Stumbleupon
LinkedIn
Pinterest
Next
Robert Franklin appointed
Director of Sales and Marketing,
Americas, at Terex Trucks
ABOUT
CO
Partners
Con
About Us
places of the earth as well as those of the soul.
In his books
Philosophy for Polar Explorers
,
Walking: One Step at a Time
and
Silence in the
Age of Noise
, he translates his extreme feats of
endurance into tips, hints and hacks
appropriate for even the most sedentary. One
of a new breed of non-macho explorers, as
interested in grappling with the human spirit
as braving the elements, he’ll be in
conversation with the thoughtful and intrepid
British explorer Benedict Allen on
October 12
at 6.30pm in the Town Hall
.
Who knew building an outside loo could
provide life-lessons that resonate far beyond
==
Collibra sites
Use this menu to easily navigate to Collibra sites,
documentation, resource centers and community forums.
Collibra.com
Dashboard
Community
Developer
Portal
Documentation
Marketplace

**Aim of the exercise**
Here the job is to set down exactly the lines of the material above that fall between the one with "Stumbleupon" and the one with "provide life-lessons that resonate far beyond", inclusive, and nothing beyond them.

**Answer section**
Stumbleupon
LinkedIn
Pinterest
Next
Robert Franklin appointed
Director of Sales and Marketing,
Americas, at Terex Trucks
ABOUT
CO
Partners
Con
About Us
places of the earth as well as those of the soul.
In his books
Philosophy for Polar Explorers
,
Walking: One Step at a Time
and
Silence in the
Age of Noise
, he translates his extreme feats of
endurance into tips, hints and hacks
appropriate for even the most sedentary. One
of a new breed of non-macho explorers, as
interested in grappling with the human spirit
as braving the elements, he’ll be in
conversation with the thoughtful and intrepid
British explorer Benedict Allen on
October 12
at 6.30pm in the Town Hall
.
Who knew building an outside loo could
provide life-lessons that resonate far beyond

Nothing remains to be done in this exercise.